Second, Trump’s executive order will make it more difficult for the United States to find locals to work with in affected foreign countries—cooperation that America needs if it’s going to defeat ISIS or prevent attacks by ISIS or al-Qaeda. As former CIA Director Michael Hayden put it in the Washington Post, “In the Middle East, with its honor-based cultures, it’s easier to recruit someone we have been shooting at than it is to recruit someone whose society has been insulted.” Fallout can already be seen in Iraq, where pro-American forces have been undermined.
Third, Trump’s order relied on political advisers like Stephen Bannon and Stephen Miller while bypassing many expert federal employees who could have anticipated weaknesses in the policy and greatly improved on it. As Ben Wittes put it, “in the rational pursuit of security objectives, you don’t marginalize your expert security agencies and fail to vet your ideas through a normal interagency process.”
Fourth, while Trump’s order won’t magically make ordinary Muslims into jihadists, it will make them “more likely to see the U.S. government as hostile and worry that any cooperation or interaction with law enforcement could make them targets of harassment or worse. Successful counterterrorism depends on community support, and the Executive Order drives communities away from government.”
Those are some of the ways that Trump’s order makes the United States less safe. Surveying his performance to his point, there are many other reasons for concern, too. Trump ran the most inept transition into the White House in memory, skipping many of the daily intelligence briefings offered to him and failing to fill dozens of key positions. He is needlessly alienating U.S. allies like Australia and Mexico. He appears ignorant of what exactly the “One China” policy entails and has nevertheless courted conflict with Beijing over it in a break with decades of bipartisan consensus. He elevated Steve Bannon, a highly ideological political adviser with a hankering for right-wing nationalism, to the National Security Council with an executive order that, according to the New York Times, he didn’t read before signing.
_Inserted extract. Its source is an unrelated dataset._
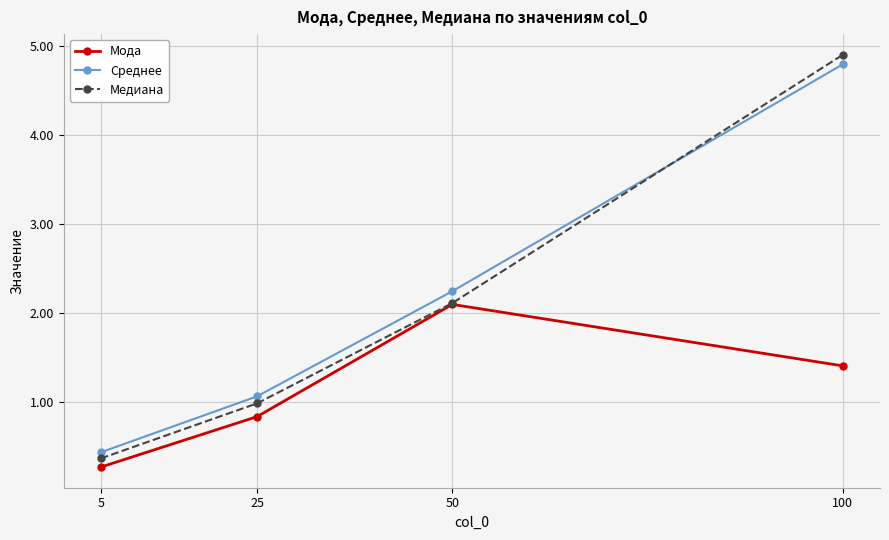

What are all the series names shown in the legend?

Мода, Среднее, Медиана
And that, too, is only a partial reckoning.
A subset of Trump’s supporters insisted that he should be taken seriously, not literally—that his tough rhetoric on immigration and national security was meant to signal his seriousness about those issues, not that he literally believed his own rhetoric. So far, however, it appears as though Trump should have been taken literally: various courses that he has pursued suggest that he has little grasp of key facts. And whatever his intentions, his unserious actions are unlikely to improve anything so much as the approval of the part of his base that is most interested in red meat.
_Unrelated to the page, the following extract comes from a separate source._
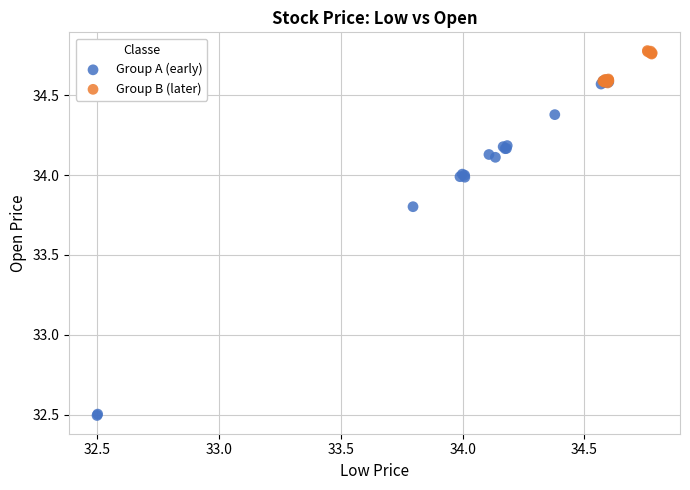

Which series has the widest spread of Y values?

Group A (early)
“I pledge to every citizen of our land that I will be president for all Americans,” Trump said on election night, adding that he would reach out to Americans who opposed him for their advice and help. The speech was pitch-perfect—easily the classiest moment of his campaign. But he has not reached out to his opponents for help, and so far, he has shunned large parts of the bureaucracy there to serve him, too. The effect is a president who is flailing and a country that is less safe because of him.